| Chandrababu Naidu
New Delhi, Oct. 22: The Congress has been caught napping by news that . Chandrababu Naidu is almost certain to call snap Assembly polls. The party would rather not face the electorate until it takes a stand on the demand for a separate Telengana state.
The chief minister is believed to have commissioned district-wise surveys to assess the public mood and gauge if the October 1 attempt on his life has generated a sympathy wave for him. The surveys will also assess if the sympathy wave resulting from the People’s War attempt to kill Naidu as he headed to the Tirupati temple can help overcome any anti-incumbency factor.

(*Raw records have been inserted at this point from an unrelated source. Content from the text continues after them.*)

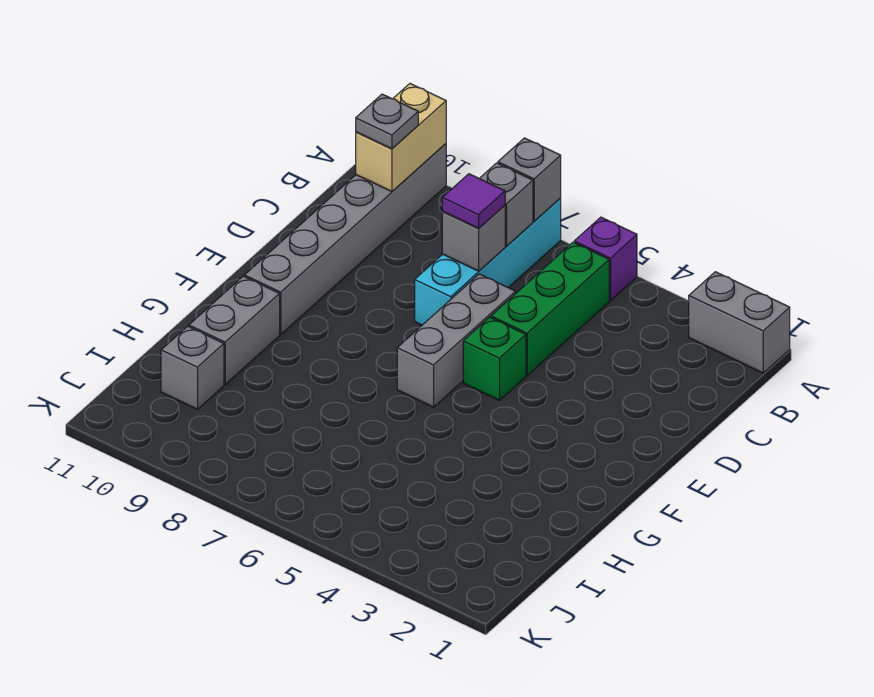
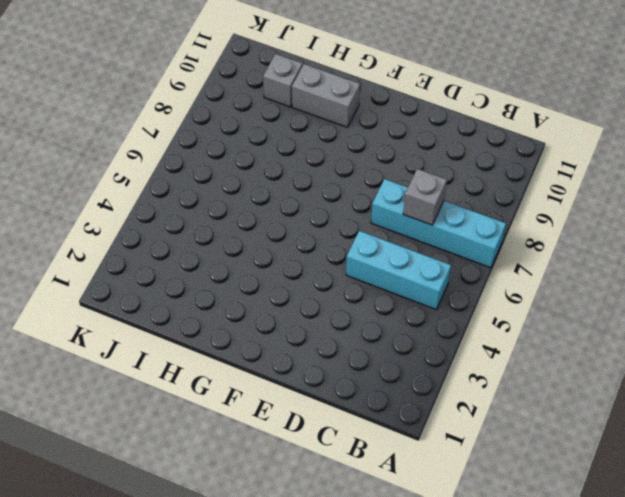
cyan brick B5:D5 level 1 -> green brick B5:D5 level 1
none -> grey brick A1:A2 level 1
none -> purple brick A5 level 1
none -> grey brick A10:F10 level 1

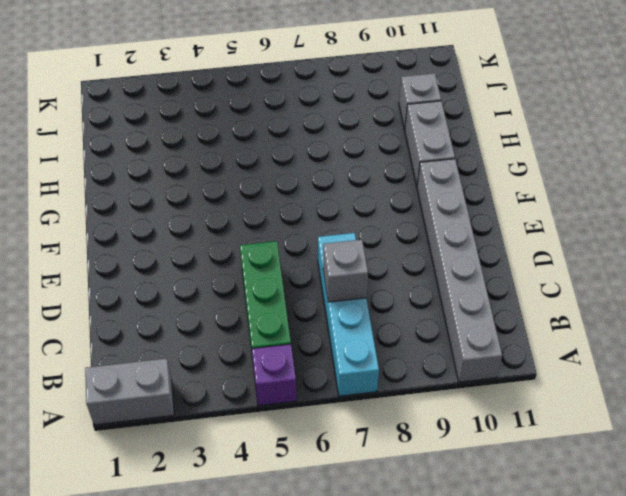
none -> grey brick D6:F6 level 1
none -> green brick E5 level 1
none -> grey brick A7 level 2

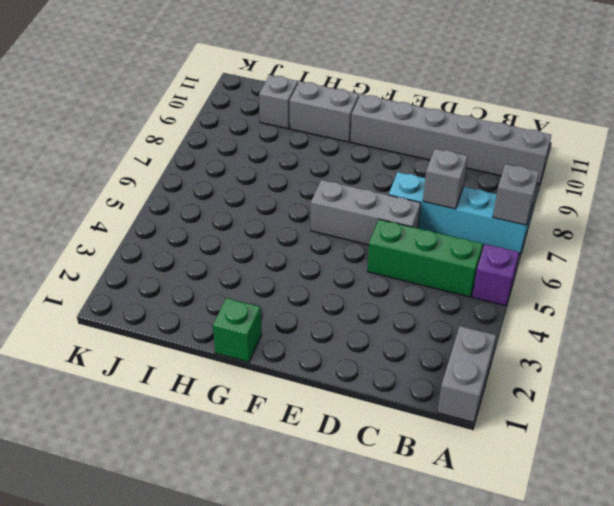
green brick G1 level 1 -> green brick E5 level 1
none -> tan brick A10:B10 level 2
none -> grey brick B7 level 2
none -> grey plate B10 level 3

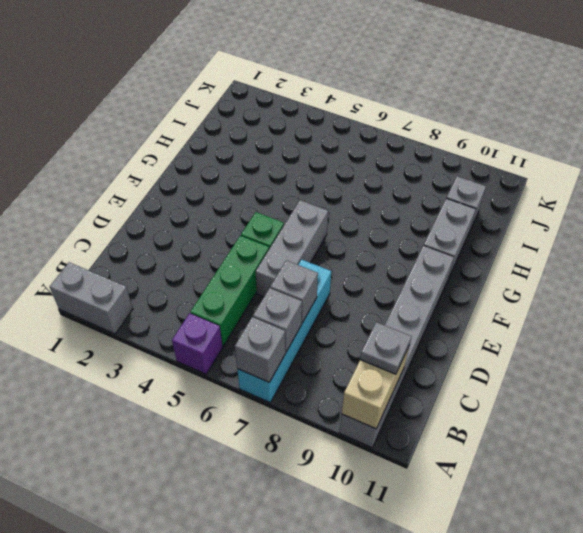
none -> purple tile C7 level 3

The Telugu Desam Party politburo and executive, which met for the first time on Monday after the attack, discussed the political fallout of the assassination attempt. No official announcement was made about the snap polls, but Naidu has been authorised to take a decision.
Sources say Naidu could dissolve the House on November 9, considered an auspicious date, if the feedback is “favourable”.
But this would depend largely on whether the Afro-Asian Games, which start in Hyderabad on Friday and conclude on November 1, go off smoothly. The dissolution date also depends on whether the Election Commission agrees to hold elections “latest” by January next year, instead of in April.
It is important for Naidu that the Afro-Asian Games are not affected by the instability that the speculation over election dates could cause. An equally important consideration is that the “sympathy” wave should not blow over by the time elections are held.
The chief minister has been under fire over rural indebtedness, which has led to many farmer suicides, the hike in power tariff and the stamp-paper scandal that led him to expel controversial MLA Krishna Yadav.
The Congress is in a spot because 47 of its MLAs hail from the Telengana region, where the demand for a separate state has led to the emergence of the Telengana Rashtra Samiti. Its Telengana MLAs have sought to ally with the Samiti, saying the alliance could rout the Desam-BJP combine in the region.
But the Congress is unwilling to do so, fearing that MLAs from Rayalseema and coastal regions might join the Desam in protest.
The BJP is in a similar dilemma. Party sources concede that its base in the region could be eroded thanks to its alliance with the Desam. “But for better or for worse, our state unit feels we should remain wedded to the Telugu Desam Party,” a BJP functionary said.